CHALLENGE
Copy the items word for word, starting at the very first line and ending at the line that contains "Ramon Gittens |". Include both of those lines.

(Dataset records)
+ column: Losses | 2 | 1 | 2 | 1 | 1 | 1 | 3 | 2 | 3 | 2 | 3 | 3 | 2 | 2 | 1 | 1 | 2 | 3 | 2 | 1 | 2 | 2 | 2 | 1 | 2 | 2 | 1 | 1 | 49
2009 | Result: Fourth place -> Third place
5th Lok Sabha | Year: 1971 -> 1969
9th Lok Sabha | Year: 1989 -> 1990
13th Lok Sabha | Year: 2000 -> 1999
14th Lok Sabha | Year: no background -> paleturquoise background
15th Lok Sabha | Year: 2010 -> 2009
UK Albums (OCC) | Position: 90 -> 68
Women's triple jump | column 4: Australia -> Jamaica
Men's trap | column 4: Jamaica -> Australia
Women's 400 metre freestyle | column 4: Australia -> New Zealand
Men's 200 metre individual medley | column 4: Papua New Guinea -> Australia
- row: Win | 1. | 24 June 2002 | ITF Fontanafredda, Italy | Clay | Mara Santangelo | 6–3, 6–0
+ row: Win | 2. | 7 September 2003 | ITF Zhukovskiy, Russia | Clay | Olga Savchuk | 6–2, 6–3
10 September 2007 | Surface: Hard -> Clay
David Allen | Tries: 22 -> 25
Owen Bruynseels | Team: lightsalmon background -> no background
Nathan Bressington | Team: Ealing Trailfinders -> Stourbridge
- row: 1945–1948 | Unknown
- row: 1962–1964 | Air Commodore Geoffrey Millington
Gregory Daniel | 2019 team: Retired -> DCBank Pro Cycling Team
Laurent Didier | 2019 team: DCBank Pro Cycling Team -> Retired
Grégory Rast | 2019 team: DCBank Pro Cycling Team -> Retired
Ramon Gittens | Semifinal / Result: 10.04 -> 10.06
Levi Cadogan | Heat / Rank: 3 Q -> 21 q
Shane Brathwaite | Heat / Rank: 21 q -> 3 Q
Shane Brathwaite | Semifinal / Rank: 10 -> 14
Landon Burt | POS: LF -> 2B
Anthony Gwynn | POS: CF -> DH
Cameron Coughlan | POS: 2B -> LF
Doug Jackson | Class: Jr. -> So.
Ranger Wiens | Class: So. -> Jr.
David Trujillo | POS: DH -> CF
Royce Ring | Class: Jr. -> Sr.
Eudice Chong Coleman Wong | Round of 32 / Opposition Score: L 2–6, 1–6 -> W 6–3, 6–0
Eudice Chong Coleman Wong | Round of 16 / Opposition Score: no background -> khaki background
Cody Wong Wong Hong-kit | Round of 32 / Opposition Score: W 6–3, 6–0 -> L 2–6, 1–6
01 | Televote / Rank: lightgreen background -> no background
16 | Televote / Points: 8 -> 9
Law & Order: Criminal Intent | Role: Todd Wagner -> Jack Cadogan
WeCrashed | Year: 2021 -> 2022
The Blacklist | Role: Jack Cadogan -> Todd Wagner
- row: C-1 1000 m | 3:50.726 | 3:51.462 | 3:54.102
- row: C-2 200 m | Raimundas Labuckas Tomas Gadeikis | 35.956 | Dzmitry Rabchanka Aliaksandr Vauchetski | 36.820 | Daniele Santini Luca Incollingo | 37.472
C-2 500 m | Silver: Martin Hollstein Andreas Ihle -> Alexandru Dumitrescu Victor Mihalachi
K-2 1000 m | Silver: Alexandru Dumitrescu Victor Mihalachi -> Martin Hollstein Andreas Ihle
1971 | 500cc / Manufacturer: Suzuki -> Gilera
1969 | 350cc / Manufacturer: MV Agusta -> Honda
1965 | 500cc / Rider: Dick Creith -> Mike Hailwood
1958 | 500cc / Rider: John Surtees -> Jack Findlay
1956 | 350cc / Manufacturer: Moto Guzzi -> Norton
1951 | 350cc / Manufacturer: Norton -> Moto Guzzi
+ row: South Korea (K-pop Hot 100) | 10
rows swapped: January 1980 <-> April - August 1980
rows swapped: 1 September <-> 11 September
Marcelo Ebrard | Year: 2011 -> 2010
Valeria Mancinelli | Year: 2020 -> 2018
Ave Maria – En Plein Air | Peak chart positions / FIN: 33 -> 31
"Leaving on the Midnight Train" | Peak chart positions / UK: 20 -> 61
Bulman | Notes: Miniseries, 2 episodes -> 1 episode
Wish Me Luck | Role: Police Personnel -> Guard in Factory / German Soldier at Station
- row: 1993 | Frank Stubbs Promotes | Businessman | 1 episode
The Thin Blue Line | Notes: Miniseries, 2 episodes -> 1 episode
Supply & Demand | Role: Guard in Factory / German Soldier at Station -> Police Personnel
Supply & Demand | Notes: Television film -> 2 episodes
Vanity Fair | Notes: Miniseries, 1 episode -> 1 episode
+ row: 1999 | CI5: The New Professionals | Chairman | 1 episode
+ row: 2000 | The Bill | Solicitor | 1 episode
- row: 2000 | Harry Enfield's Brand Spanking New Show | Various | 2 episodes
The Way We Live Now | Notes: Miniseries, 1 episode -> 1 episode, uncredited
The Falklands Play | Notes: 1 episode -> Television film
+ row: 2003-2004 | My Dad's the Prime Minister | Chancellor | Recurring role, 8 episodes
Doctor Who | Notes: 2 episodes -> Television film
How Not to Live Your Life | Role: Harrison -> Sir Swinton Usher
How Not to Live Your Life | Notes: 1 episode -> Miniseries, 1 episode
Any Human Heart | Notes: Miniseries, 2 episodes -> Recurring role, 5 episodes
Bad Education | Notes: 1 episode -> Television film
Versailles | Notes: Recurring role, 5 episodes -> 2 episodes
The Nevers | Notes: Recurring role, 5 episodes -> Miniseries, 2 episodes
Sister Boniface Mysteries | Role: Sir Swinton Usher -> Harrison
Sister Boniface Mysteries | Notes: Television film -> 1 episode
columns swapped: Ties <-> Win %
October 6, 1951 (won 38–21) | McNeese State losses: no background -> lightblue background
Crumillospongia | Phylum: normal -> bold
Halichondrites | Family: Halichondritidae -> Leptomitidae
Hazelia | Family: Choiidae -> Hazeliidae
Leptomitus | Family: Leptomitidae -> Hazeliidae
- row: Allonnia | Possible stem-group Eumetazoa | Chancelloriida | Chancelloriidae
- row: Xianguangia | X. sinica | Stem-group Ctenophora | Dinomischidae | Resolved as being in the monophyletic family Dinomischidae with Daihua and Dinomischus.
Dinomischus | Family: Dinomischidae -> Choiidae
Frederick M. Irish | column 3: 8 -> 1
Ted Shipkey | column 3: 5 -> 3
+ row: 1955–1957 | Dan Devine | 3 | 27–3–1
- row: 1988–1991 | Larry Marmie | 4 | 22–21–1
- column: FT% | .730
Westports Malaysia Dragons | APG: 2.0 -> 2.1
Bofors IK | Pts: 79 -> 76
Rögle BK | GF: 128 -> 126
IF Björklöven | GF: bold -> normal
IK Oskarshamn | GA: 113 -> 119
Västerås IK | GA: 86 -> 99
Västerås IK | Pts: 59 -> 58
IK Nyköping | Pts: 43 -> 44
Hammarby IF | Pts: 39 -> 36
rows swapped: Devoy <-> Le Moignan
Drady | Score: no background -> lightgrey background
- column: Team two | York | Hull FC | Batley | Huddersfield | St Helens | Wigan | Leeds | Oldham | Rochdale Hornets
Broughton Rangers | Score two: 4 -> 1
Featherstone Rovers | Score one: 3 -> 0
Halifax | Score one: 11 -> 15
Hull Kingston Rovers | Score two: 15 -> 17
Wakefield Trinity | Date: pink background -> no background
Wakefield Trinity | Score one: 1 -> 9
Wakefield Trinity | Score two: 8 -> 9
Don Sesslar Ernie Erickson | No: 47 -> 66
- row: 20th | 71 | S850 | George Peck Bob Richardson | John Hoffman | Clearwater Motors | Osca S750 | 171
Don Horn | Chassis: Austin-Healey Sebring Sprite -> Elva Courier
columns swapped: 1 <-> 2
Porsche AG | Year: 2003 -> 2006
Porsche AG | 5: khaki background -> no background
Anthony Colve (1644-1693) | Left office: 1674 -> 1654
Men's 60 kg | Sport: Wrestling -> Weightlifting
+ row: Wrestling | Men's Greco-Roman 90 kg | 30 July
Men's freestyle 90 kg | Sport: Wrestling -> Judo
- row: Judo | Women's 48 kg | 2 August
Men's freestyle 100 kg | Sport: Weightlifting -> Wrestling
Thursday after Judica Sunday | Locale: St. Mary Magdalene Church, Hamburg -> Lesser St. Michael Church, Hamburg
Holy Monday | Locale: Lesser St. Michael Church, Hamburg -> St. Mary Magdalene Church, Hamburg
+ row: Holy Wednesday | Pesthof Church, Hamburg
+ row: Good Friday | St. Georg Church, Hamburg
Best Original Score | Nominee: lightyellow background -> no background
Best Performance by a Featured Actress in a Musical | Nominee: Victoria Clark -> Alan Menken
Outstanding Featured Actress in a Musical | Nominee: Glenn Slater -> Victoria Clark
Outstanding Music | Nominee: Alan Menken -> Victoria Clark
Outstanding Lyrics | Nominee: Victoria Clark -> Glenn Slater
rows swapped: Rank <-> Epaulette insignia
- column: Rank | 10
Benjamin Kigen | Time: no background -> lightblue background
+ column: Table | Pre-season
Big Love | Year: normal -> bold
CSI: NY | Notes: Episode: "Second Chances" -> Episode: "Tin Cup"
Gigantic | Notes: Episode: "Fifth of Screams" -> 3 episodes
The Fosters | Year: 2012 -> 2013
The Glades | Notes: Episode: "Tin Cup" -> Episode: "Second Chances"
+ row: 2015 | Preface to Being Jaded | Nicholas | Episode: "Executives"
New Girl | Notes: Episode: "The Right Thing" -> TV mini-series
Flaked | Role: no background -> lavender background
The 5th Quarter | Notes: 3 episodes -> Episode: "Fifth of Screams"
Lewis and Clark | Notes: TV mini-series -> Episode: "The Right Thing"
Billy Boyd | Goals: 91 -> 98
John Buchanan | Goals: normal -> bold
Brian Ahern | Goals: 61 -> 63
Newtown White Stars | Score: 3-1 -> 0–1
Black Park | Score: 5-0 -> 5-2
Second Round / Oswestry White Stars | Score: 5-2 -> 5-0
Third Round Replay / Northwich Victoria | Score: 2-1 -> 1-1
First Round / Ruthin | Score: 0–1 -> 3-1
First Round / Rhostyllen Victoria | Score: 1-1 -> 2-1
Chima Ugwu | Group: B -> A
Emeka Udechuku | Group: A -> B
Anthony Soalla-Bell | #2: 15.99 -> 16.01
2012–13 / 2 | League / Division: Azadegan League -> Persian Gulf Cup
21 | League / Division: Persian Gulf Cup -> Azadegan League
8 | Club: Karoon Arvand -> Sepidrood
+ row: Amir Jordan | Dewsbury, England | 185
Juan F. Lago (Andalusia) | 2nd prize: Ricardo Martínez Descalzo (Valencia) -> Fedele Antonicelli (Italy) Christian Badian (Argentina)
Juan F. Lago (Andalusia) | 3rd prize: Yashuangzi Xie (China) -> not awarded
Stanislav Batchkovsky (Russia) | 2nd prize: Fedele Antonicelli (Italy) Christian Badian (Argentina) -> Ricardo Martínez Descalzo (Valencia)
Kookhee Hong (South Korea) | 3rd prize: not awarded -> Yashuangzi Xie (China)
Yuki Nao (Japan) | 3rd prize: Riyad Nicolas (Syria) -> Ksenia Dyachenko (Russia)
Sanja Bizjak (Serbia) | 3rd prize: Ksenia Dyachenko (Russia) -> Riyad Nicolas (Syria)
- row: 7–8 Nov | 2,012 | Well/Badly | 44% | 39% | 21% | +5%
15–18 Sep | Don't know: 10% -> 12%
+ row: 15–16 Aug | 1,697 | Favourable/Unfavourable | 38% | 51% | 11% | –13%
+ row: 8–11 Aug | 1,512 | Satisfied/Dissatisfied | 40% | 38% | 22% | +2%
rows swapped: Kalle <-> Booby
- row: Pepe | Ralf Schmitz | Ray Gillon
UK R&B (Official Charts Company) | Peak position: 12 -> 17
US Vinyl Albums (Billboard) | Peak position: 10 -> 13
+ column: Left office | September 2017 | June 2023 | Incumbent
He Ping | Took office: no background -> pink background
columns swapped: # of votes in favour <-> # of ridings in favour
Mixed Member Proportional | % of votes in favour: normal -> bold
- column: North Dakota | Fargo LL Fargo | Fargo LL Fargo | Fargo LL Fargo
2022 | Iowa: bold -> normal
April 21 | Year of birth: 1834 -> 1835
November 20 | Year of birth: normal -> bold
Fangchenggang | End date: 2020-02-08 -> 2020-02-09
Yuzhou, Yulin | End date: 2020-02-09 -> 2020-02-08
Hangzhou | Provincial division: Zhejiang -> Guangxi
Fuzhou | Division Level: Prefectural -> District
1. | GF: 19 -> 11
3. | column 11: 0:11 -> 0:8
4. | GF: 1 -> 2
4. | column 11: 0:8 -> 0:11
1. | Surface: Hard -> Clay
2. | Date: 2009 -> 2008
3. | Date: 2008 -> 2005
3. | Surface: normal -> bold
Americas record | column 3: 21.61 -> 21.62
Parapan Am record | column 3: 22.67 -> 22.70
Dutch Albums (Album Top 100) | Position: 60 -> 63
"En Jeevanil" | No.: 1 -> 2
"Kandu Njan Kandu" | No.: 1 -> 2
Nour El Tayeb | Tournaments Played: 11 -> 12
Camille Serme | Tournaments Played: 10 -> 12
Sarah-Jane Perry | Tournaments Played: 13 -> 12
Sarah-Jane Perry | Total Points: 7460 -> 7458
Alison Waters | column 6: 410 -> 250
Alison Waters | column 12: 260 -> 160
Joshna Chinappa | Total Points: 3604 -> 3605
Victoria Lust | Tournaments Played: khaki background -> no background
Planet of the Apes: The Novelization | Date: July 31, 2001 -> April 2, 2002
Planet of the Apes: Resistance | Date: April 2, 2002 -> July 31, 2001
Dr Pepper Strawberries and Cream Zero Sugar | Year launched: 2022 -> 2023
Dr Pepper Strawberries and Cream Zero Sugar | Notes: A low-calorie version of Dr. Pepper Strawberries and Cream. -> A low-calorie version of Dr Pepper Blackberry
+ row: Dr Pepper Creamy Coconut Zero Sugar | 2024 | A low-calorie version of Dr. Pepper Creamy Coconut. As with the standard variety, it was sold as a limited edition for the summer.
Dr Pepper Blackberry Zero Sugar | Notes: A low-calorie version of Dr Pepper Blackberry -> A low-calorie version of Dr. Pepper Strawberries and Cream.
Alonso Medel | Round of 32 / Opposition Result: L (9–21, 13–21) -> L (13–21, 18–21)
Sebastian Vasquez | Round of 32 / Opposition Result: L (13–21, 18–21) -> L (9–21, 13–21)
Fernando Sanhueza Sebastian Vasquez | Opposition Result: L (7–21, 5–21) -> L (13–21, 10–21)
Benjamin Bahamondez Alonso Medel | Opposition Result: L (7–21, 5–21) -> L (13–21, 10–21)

ANSWER TO THIS EXERCISE
+ column: Losses | 2 | 1 | 2 | 1 | 1 | 1 | 3 | 2 | 3 | 2 | 3 | 3 | 2 | 2 | 1 | 1 | 2 | 3 | 2 | 1 | 2 | 2 | 2 | 1 | 2 | 2 | 1 | 1 | 49
2009 | Result: Fourth place -> Third place
5th Lok Sabha | Year: 1971 -> 1969
9th Lok Sabha | Year: 1989 -> 1990
13th Lok Sabha | Year: 2000 -> 1999
14th Lok Sabha | Year: no background -> paleturquoise background
15th Lok Sabha | Year: 2010 -> 2009
UK Albums (OCC) | Position: 90 -> 68
Women's triple jump | column 4: Australia -> Jamaica
Men's trap | column 4: Jamaica -> Australia
Women's 400 metre freestyle | column 4: Australia -> New Zealand
Men's 200 metre individual medley | column 4: Papua New Guinea -> Australia
- row: Win | 1. | 24 June 2002 | ITF Fontanafredda, Italy | Clay | Mara Santangelo | 6–3, 6–0
+ row: Win | 2. | 7 September 2003 | ITF Zhukovskiy, Russia | Clay | Olga Savchuk | 6–2, 6–3
10 September 2007 | Surface: Hard -> Clay
David Allen | Tries: 22 -> 25
Owen Bruynseels | Team: lightsalmon background -> no background
Nathan Bressington | Team: Ealing Trailfinders -> Stourbridge
- row: 1945–1948 | Unknown
- row: 1962–1964 | Air Commodore Geoffrey Millington
Gregory Daniel | 2019 team: Retired -> DCBank Pro Cycling Team
Laurent Didier | 2019 team: DCBank Pro Cycling Team -> Retired
Grégory Rast | 2019 team: DCBank Pro Cycling Team -> Retired
Ramon Gittens | Semifinal / Result: 10.04 -> 10.06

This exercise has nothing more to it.